(Stored records)

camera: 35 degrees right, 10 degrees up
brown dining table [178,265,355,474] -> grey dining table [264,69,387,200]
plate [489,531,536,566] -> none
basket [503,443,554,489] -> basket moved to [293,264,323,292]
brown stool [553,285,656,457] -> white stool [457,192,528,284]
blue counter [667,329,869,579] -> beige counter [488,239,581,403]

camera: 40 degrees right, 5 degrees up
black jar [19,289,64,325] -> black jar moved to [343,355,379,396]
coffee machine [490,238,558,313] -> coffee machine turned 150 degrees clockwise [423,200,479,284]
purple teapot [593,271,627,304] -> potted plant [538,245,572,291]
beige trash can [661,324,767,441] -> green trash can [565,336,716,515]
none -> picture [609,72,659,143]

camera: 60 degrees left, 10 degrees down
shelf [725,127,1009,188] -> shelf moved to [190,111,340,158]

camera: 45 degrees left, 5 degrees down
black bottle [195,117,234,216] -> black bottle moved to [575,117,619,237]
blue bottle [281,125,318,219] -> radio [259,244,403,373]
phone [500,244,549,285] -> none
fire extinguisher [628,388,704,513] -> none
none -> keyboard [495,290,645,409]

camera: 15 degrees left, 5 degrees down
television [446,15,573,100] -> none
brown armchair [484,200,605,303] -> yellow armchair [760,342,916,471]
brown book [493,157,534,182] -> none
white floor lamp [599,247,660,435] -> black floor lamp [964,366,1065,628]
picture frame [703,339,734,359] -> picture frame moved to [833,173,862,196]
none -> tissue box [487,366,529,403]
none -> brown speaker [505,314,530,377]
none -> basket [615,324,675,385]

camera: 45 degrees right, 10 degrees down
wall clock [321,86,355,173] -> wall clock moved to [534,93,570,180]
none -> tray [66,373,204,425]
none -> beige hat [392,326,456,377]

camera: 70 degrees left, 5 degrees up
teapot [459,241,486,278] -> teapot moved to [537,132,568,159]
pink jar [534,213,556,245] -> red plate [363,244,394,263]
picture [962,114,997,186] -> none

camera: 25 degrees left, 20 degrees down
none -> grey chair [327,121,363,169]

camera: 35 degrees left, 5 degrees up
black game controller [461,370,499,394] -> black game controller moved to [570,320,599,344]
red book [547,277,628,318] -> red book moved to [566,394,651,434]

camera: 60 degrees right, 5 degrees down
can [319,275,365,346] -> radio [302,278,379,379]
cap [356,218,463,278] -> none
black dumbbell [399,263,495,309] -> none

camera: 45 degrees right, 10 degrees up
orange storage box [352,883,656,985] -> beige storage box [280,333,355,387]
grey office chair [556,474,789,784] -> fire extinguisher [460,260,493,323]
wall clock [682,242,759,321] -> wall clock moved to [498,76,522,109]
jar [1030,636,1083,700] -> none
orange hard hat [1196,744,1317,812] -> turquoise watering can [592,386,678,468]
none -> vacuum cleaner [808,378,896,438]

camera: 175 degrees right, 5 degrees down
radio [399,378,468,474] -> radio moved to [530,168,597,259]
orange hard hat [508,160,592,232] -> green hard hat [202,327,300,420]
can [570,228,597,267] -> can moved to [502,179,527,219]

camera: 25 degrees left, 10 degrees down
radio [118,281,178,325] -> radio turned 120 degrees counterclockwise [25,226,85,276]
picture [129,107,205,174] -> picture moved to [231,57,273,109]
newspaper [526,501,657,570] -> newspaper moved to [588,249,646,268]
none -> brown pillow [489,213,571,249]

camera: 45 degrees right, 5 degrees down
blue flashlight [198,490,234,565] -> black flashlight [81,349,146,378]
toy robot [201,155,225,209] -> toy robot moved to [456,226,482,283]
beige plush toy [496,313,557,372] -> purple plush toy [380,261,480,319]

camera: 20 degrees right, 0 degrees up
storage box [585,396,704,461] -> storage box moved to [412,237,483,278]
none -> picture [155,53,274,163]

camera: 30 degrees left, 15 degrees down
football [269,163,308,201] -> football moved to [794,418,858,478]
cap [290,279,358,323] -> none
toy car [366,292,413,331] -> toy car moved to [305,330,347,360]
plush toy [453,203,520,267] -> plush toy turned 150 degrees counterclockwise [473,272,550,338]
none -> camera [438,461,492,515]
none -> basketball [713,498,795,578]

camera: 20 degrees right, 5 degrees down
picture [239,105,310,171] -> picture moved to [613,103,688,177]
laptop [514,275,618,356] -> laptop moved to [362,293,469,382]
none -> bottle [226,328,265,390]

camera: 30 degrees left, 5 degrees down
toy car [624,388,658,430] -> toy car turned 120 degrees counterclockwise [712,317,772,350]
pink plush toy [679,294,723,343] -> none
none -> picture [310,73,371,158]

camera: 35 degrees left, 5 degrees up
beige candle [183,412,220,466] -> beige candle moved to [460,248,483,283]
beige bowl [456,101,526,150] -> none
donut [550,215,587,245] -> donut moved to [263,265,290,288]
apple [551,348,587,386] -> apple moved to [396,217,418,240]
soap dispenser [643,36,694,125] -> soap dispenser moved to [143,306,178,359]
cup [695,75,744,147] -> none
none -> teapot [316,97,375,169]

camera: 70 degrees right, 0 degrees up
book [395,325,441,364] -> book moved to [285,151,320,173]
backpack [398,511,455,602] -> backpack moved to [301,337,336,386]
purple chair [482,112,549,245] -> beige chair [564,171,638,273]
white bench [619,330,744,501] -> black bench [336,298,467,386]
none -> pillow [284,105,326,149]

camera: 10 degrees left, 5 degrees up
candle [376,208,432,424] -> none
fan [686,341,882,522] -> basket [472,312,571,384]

__Directions__:
Repeat exactly the lines above from the one with "camera: 15 degrees left, 5 degrees down" up to and including the one with "newspaper [526,501,657,570] ->". No other line belongs in the reply.

__Output below__:
camera: 15 degrees left, 5 degrees down
television [446,15,573,100] -> none
brown armchair [484,200,605,303] -> yellow armchair [760,342,916,471]
brown book [493,157,534,182] -> none
white floor lamp [599,247,660,435] -> black floor lamp [964,366,1065,628]
picture frame [703,339,734,359] -> picture frame moved to [833,173,862,196]
none -> tissue box [487,366,529,403]
none -> brown speaker [505,314,530,377]
none -> basket [615,324,675,385]

camera: 45 degrees right, 10 degrees down
wall clock [321,86,355,173] -> wall clock moved to [534,93,570,180]
none -> tray [66,373,204,425]
none -> beige hat [392,326,456,377]

camera: 70 degrees left, 5 degrees up
teapot [459,241,486,278] -> teapot moved to [537,132,568,159]
pink jar [534,213,556,245] -> red plate [363,244,394,263]
picture [962,114,997,186] -> none

camera: 25 degrees left, 20 degrees down
none -> grey chair [327,121,363,169]

camera: 35 degrees left, 5 degrees up
black game controller [461,370,499,394] -> black game controller moved to [570,320,599,344]
red book [547,277,628,318] -> red book moved to [566,394,651,434]

camera: 60 degrees right, 5 degrees down
can [319,275,365,346] -> radio [302,278,379,379]
cap [356,218,463,278] -> none
black dumbbell [399,263,495,309] -> none

camera: 45 degrees right, 10 degrees up
orange storage box [352,883,656,985] -> beige storage box [280,333,355,387]
grey office chair [556,474,789,784] -> fire extinguisher [460,260,493,323]
wall clock [682,242,759,321] -> wall clock moved to [498,76,522,109]
jar [1030,636,1083,700] -> none
orange hard hat [1196,744,1317,812] -> turquoise watering can [592,386,678,468]
none -> vacuum cleaner [808,378,896,438]

camera: 175 degrees right, 5 degrees down
radio [399,378,468,474] -> radio moved to [530,168,597,259]
orange hard hat [508,160,592,232] -> green hard hat [202,327,300,420]
can [570,228,597,267] -> can moved to [502,179,527,219]

camera: 25 degrees left, 10 degrees down
radio [118,281,178,325] -> radio turned 120 degrees counterclockwise [25,226,85,276]
picture [129,107,205,174] -> picture moved to [231,57,273,109]
newspaper [526,501,657,570] -> newspaper moved to [588,249,646,268]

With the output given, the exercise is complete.